Now we'll look at how a resident of Ajijic would write his address (all names and numbers are just made up except for the colonia and codigo postal).
c. Madero #451 int. #24
Ajijic Centro C.P. 45920
This says that Joe Gringo lives an apartment house (or condominium) in the colonia el centro de Ajijic, in the municipio of Chapala, and the state of Jalisco. The int. stands for interno – internal, and this is his apartment number (could also be dept. – departmento).
Now let's look at a business address:
Mazatlán Book & Coffee Company
calz. Camarón Sábalo no. 610
centro comercial Galerías loc. No. 11
fracc. El Dorado C.P. 82110
This says that my bookstore is on calzada Camarón Sábalo at number 610. That happens to be a building with a number of offices and/or shops, and mine is local – suite number 11. This address is located in the fraccionamiento – subdivision of El Dorado where the codigo postal is 82110 in the municipio de Mazatlán in the state of Sinaloa.
In Mexico City, this might look like this:
calz.

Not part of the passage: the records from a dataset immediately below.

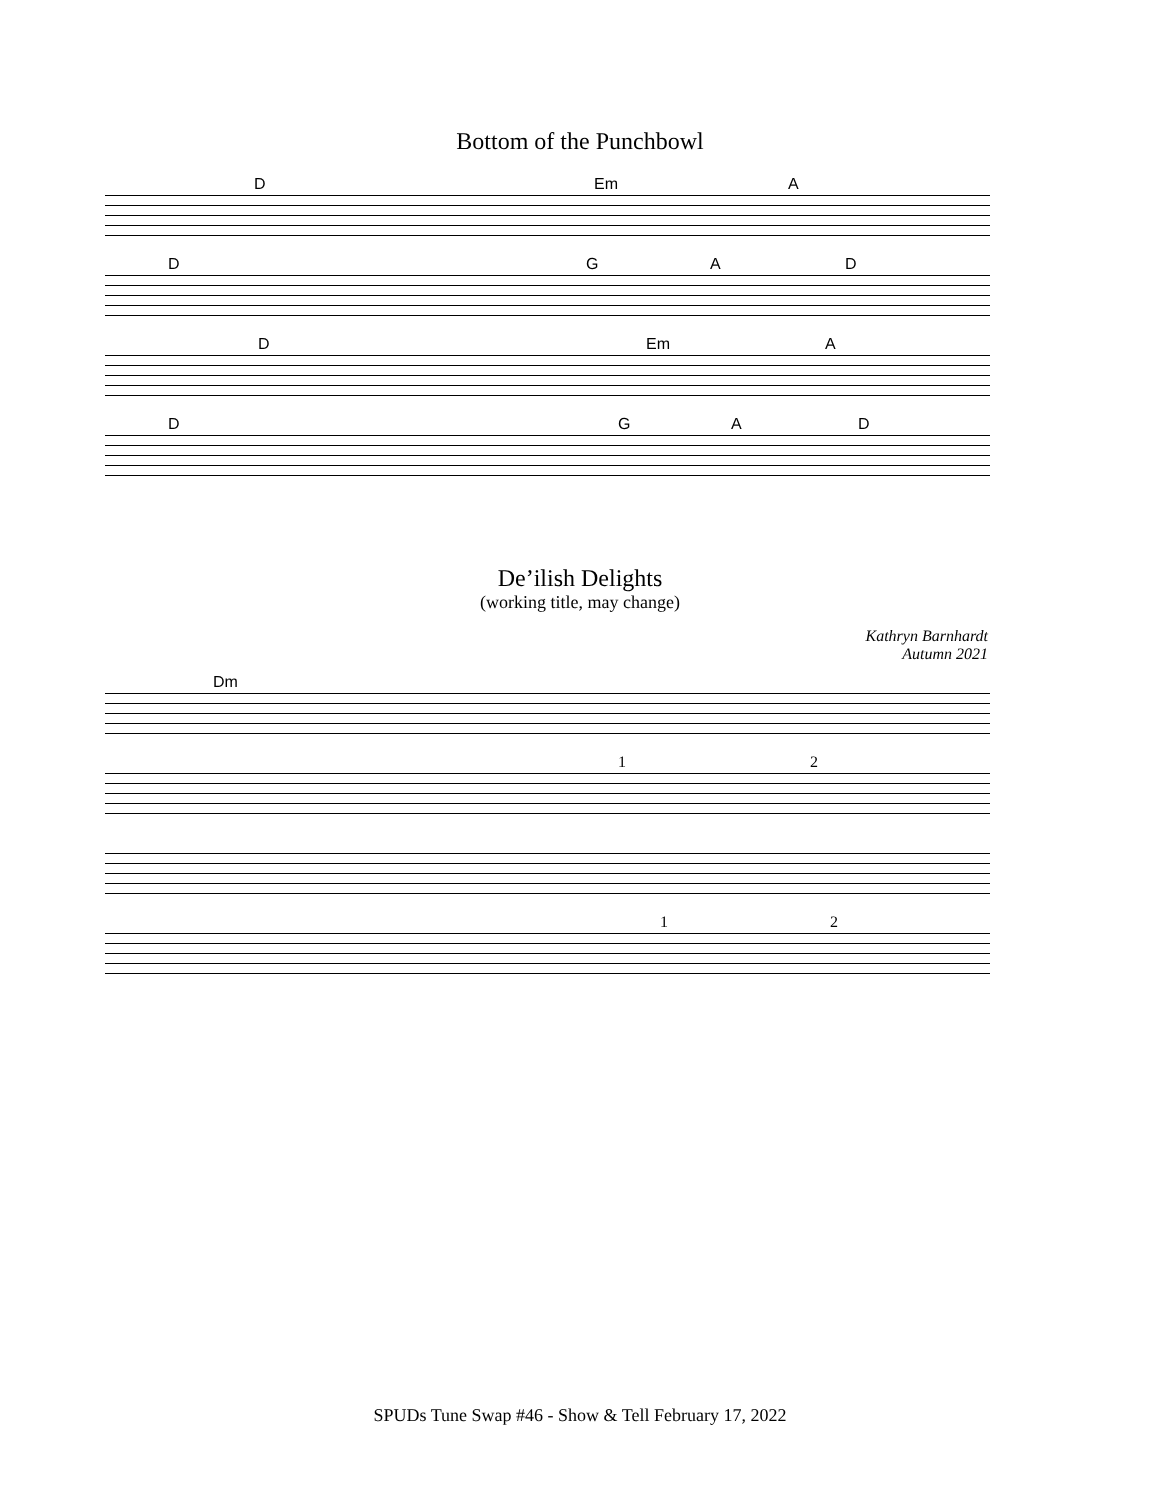Bottom of the Punchbowl
D Em A
D G A D
D Em A
D G A D
De’ilish Delights
(working title, may change)
Kathryn Barnhardt
Autumn 2021
Dm 1 2
1 2
SPUDs Tune Swap #46 - Show & Tell February 17, 2022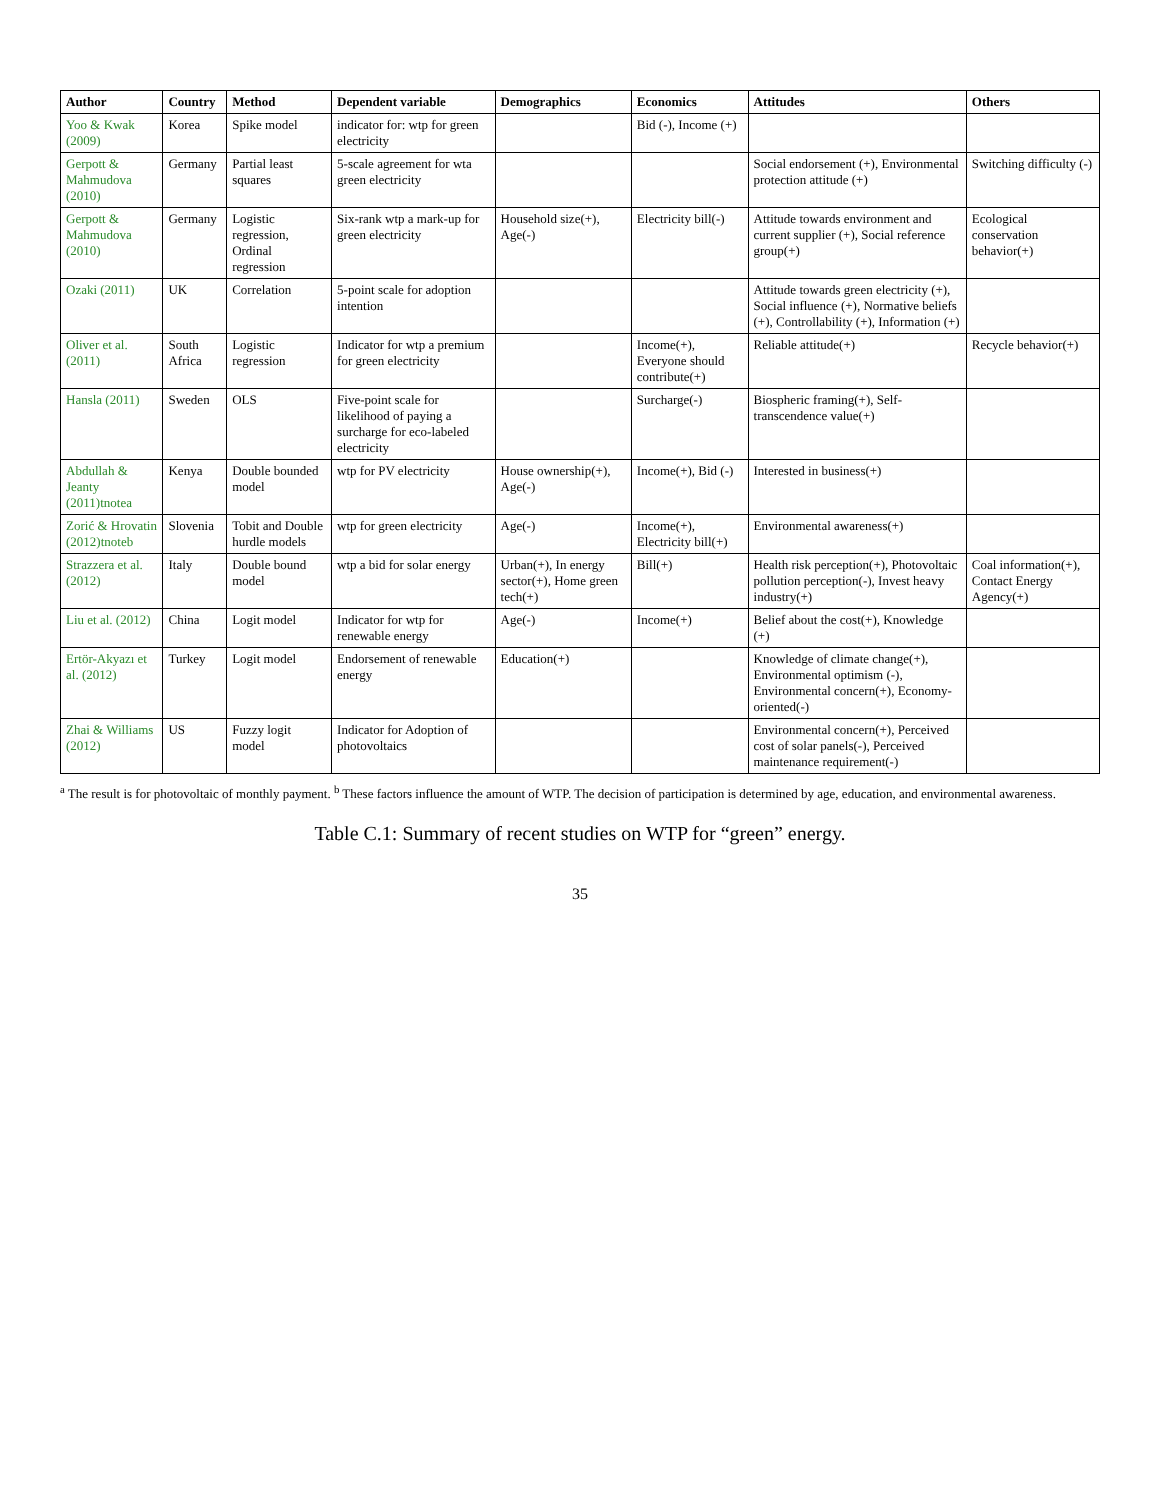| Author | Country | Method | Dependent variable | Demographics | Economics | Attitudes | Others |
| --- | --- | --- | --- | --- | --- | --- | --- |
| Yoo & Kwak (2009) | Korea | Spike model | indicator for: wtp for green electricity | | Bid (-), Income (+) | | |
| Gerpott & Mahmudova (2010) | Germany | Partial least squares | 5-scale agreement for wta green electricity | | | Social endorsement (+), Environmental protection attitude (+) | Switching difficulty (-) |
| Gerpott & Mahmudova (2010) | Germany | Logistic regression, Ordinal regression | Six-rank wtp a mark-up for green electricity | Household size(+), Age(-) | Electricity bill(-) | Attitude towards environment and current supplier (+), Social reference group(+) | Ecological conservation behavior(+) |
| Ozaki (2011) | UK | Correlation | 5-point scale for adoption intention | | | Attitude towards green electricity (+), Social influence (+), Normative beliefs (+), Controllability (+), Information (+) | |
| Oliver et al. (2011) | South Africa | Logistic regression | Indicator for wtp a premium for green electricity | | Income(+), Everyone should contribute(+) | Reliable attitude(+) | Recycle behavior(+) |
| Hansla (2011) | Sweden | OLS | Five-point scale for likelihood of paying a surcharge for eco-labeled electricity | | Surcharge(-) | Biospheric framing(+), Self-transcendence value(+) | |
| Abdullah & Jeanty (2011)tnotea | Kenya | Double bounded model | wtp for PV electricity | House ownership(+), Age(-) | Income(+), Bid (-) | Interested in business(+) | |
| Zorić & Hrovatin (2012)tnoteb | Slovenia | Tobit and Double hurdle models | wtp for green electricity | Age(-) | Income(+), Electricity bill(+) | Environmental awareness(+) | |
| Strazzera et al. (2012) | Italy | Double bound model | wtp a bid for solar energy | Urban(+), In energy sector(+), Home green tech(+) | Bill(+) | Health risk perception(+), Photovoltaic pollution perception(-), Invest heavy industry(+) | Coal information(+), Contact Energy Agency(+) |
| Liu et al. (2012) | China | Logit model | Indicator for wtp for renewable energy | Age(-) | Income(+) | Belief about the cost(+), Knowledge (+) | |
| Ertör-Akyazı et al. (2012) | Turkey | Logit model | Endorsement of renewable energy | Education(+) | | Knowledge of climate change(+), Environmental optimism (-), Environmental concern(+), Economy-oriented(-) | |
| Zhai & Williams (2012) | US | Fuzzy logit model | Indicator for Adoption of photovoltaics | | | Environmental concern(+), Perceived cost of solar panels(-), Perceived maintenance requirement(-) | |
<sup>a</sup> The result is for photovoltaic of monthly payment. <sup>b</sup> These factors influence the amount of WTP. The decision of participation is determined by age, education, and environmental awareness.
Table C.1: Summary of recent studies on WTP for “green” energy.
35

Benito Juárez #610
centro commercial Vasconcelos piso #3 – here piso is the floor of the building where the bookstore is located.
col. Ampliación Las Aguilas C.P. 01759
del. Álvaro Obregón, D.F. (or
Distrito Federal or México, D.F.)
Naturally, if you are giving your mailing address to someone in el otro lado, you would put the country, México as the last line on all of these addresses.
Maybe you wanted to send something to me, in care of, Editorial Mazatlán. Then you would write:
a/c Editorial Mazatlán
I really hope this helps some folks who have trouble with getting mail in México. Correos de México has improved immensely over the years I've lived here and is now pretty trustworthy. I never fail to have a letter or package delivered anywhere in México within 10 days or less when I can write the person's address correctly…MEXICAN STYLE.